• **WORK TASK**:
When the data below is printed, every line must match exactly and the images must be absent.

• **DATA SHOWN**:

----------

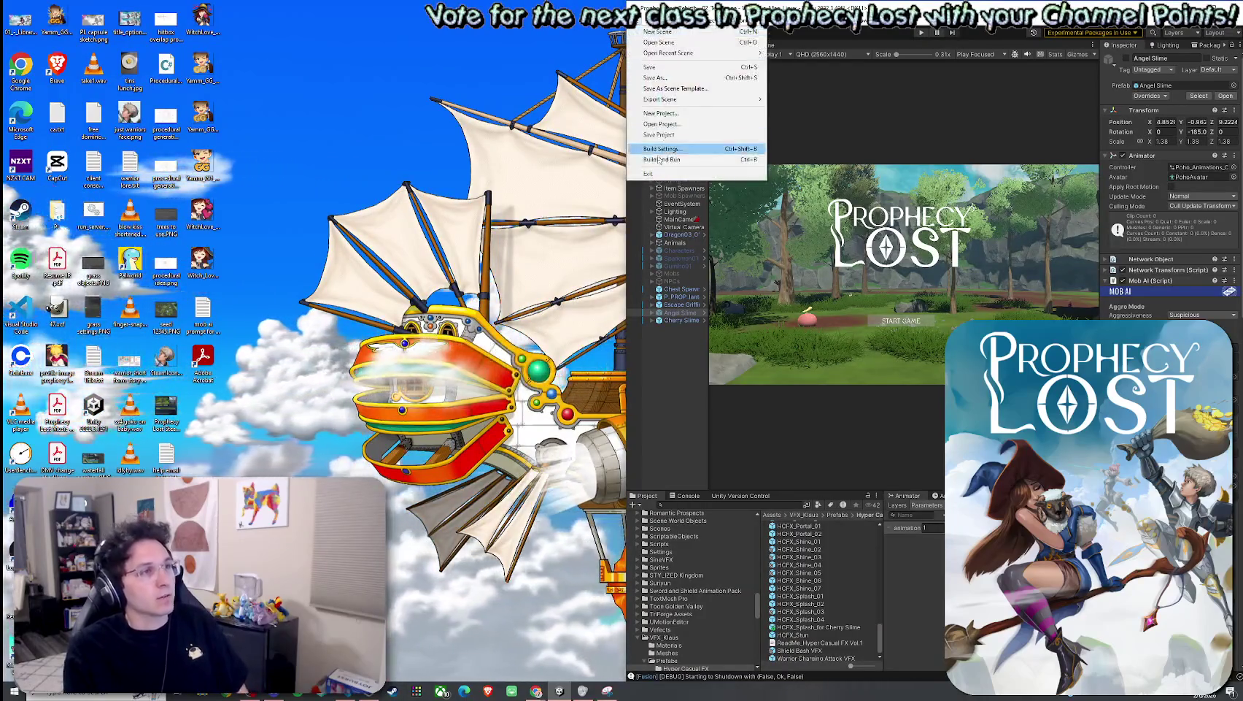
{"action": "left_click", "coordinate": [661, 159]}
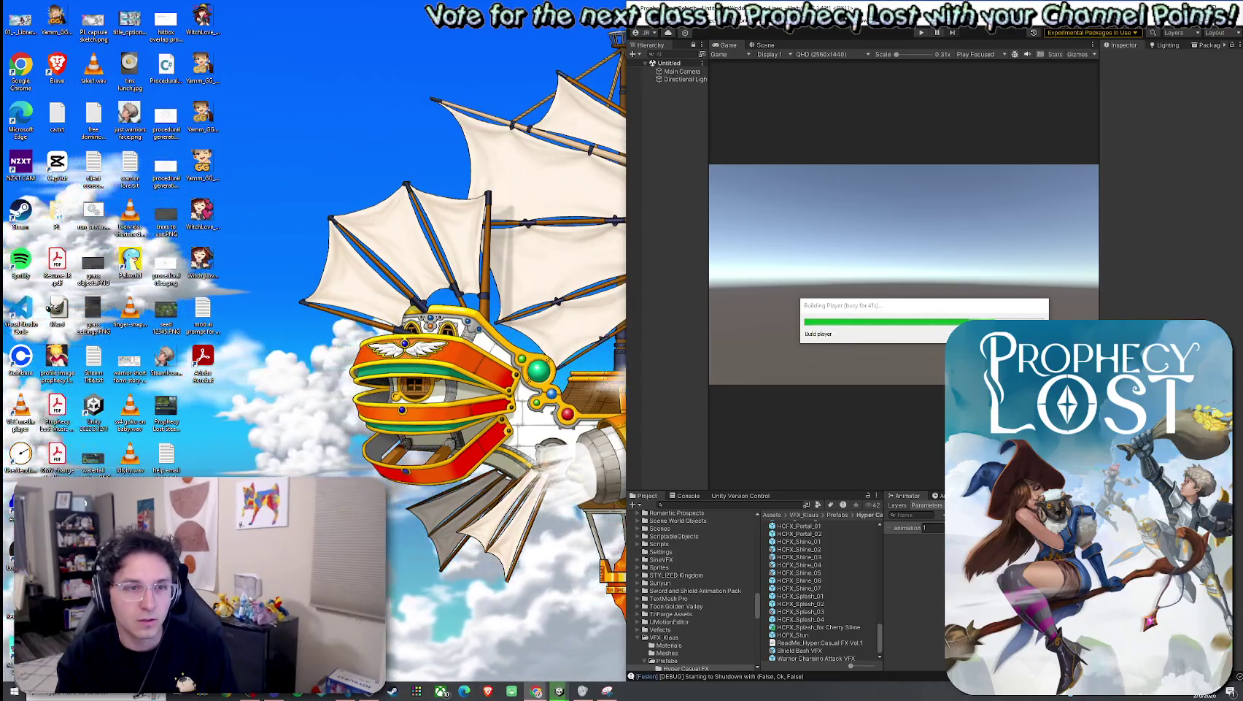
{"action": "right_click", "coordinate": [729, 44]}
{"action": "key", "text": "Escape"}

----------

• **EXERCISE RESULT**:
{"action": "left_click", "coordinate": [661, 159]}
{"action": "right_click", "coordinate": [729, 44]}
{"action": "key", "text": "Escape"}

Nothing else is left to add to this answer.